[TASK MATERIAL Boundary: Start]
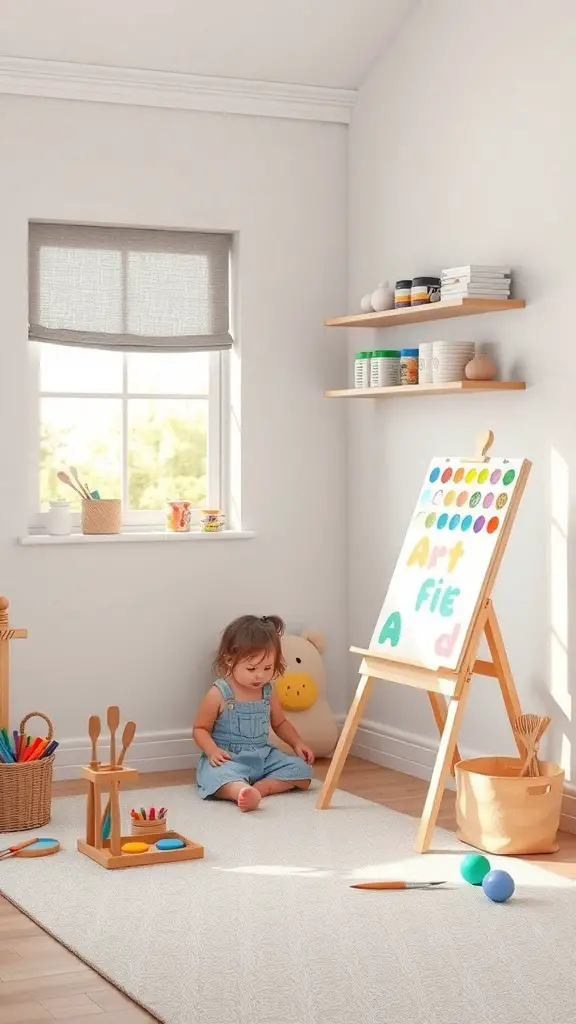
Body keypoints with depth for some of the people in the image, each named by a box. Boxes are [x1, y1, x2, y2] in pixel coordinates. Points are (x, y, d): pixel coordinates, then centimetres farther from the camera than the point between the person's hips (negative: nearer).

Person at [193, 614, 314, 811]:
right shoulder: (219, 694, -8)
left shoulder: (268, 692, 7)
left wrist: (297, 743, 8)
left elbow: (280, 723, 24)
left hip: (263, 756, 6)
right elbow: (200, 729, -1)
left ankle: (258, 788, -30)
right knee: (219, 774, -39)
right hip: (229, 759, -6)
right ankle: (243, 792, -70)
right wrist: (212, 751, -20)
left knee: (302, 769, -12)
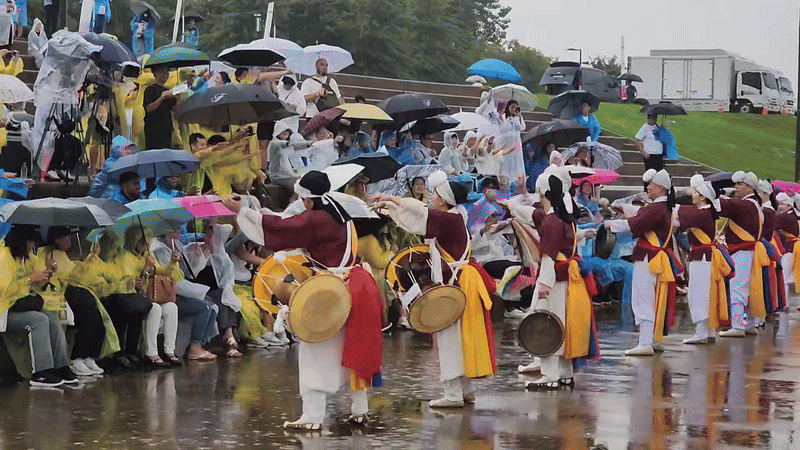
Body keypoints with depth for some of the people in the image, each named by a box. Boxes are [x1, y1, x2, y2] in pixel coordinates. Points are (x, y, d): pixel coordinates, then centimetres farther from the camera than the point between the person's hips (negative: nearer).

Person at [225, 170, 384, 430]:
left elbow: (279, 228, -17)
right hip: (356, 289, 9)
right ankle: (359, 410, 20)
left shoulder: (315, 220, -14)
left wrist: (241, 210, -12)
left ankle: (313, 416, -7)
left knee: (316, 353, -5)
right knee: (353, 350, 15)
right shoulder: (341, 217, 12)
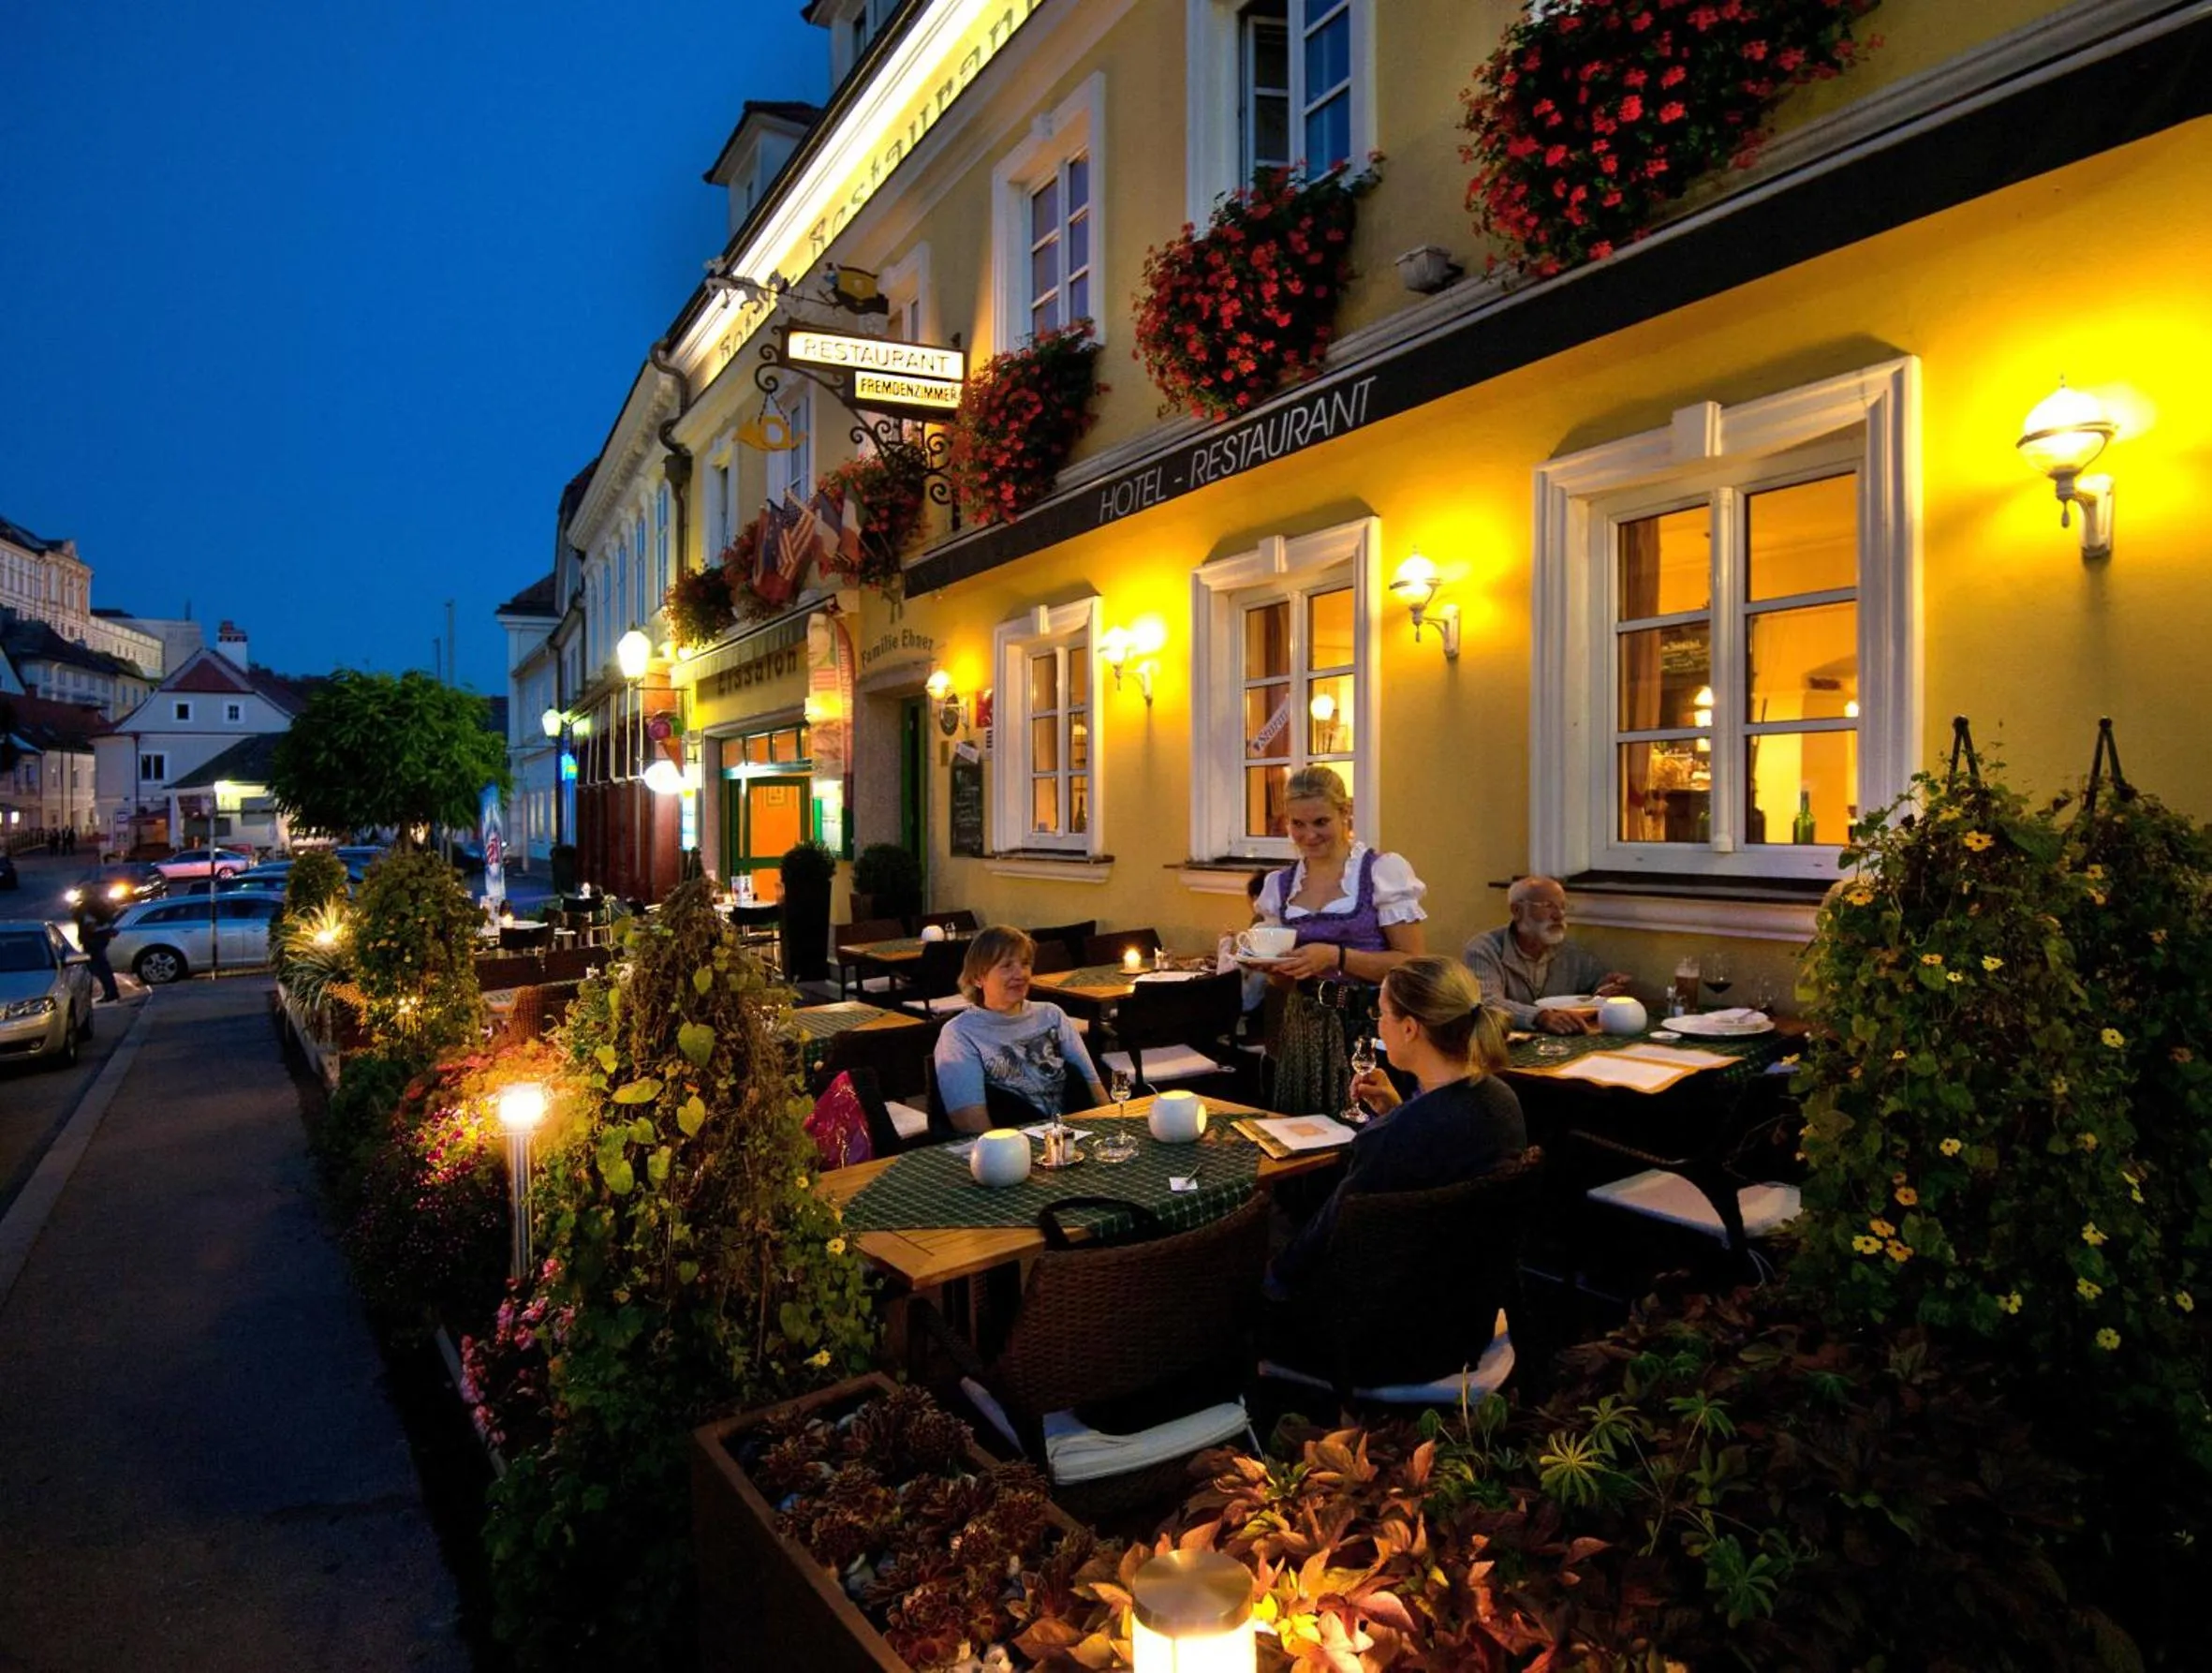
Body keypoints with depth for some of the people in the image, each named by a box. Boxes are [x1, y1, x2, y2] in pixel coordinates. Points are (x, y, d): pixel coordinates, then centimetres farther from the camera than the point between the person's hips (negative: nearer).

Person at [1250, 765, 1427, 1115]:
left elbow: (1414, 964, -10)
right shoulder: (1279, 885, 9)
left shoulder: (1385, 871, -6)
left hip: (1370, 1029, -4)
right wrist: (1268, 963, -5)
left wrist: (1336, 957, -18)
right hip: (1303, 1031, 4)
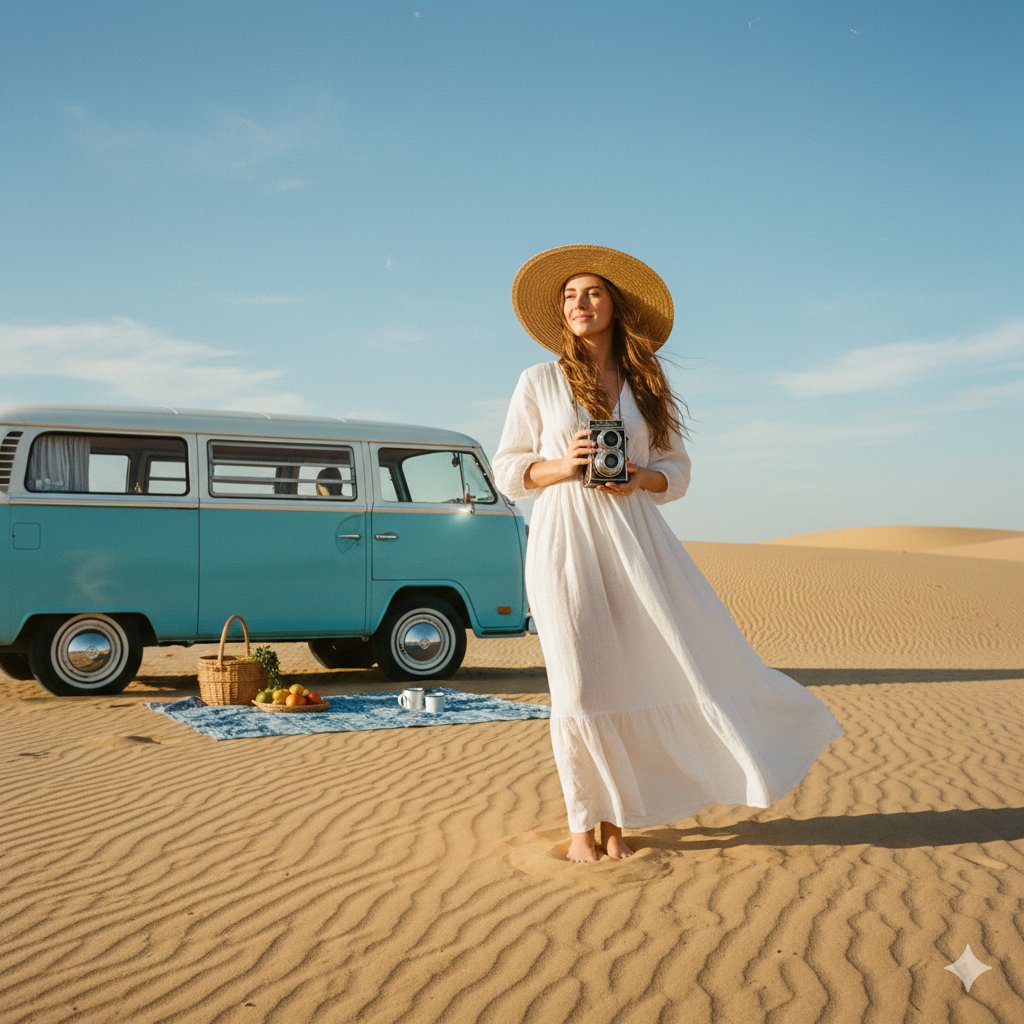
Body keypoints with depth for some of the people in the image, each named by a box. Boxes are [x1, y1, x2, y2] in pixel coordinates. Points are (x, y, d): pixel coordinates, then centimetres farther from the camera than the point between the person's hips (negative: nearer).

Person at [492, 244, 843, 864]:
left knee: (688, 656, -3)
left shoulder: (645, 383, 12)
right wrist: (561, 466, -12)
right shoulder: (540, 381, 7)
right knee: (580, 685, -3)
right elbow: (509, 470, 6)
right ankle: (584, 825, 11)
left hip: (635, 536, 3)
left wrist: (639, 479, -9)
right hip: (565, 539, -2)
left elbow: (677, 470, 12)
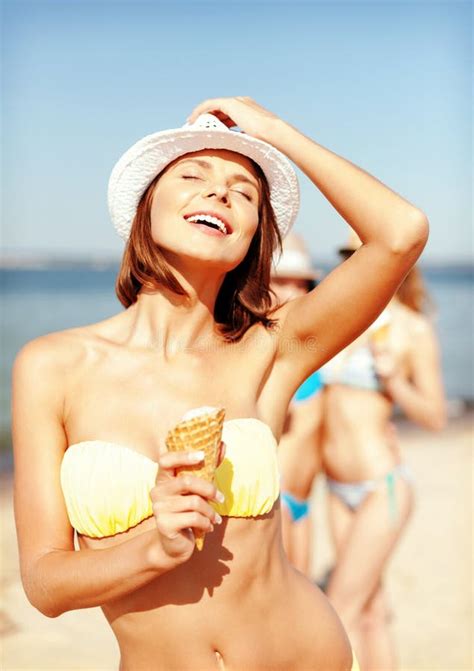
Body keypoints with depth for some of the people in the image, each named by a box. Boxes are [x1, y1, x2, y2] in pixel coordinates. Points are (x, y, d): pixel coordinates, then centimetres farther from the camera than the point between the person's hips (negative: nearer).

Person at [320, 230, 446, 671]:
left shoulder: (413, 329, -8)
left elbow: (435, 418, -6)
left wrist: (393, 379, -21)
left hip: (382, 486, -6)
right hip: (339, 488, 6)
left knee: (341, 613, -5)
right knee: (370, 614, 13)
[TASK MATERIAL Boundary: End]
**TASK BRIEF:** Starting at the line containing "right elbow: (200, 729, -1)" and finishing at the line containing "left knee: (316, 353, -5)", return those lines exactly as they appear above, without the pictures.

**REPLY TO THE EXERCISE:**
right elbow: (200, 729, -1)
left ankle: (258, 788, -30)
right knee: (219, 774, -39)
right hip: (229, 759, -6)
right ankle: (243, 792, -70)
right wrist: (212, 751, -20)
left knee: (302, 769, -12)
Body keypoints with depth for some of the people in the image, each named by a box. Boxes are [x1, y1, x2, y2] in pixel coordinates. Points are (x, y, d): pixel coordinates, then centimetres farther from the camera than the point between the person's hips (negative: nearer).

Person at [225, 170, 384, 430]:
left elbow: (279, 228, -17)
right hip: (356, 289, 9)
right ankle: (359, 410, 20)
left shoulder: (315, 220, -14)
left wrist: (241, 210, -12)
left ankle: (313, 416, -7)
left knee: (316, 353, -5)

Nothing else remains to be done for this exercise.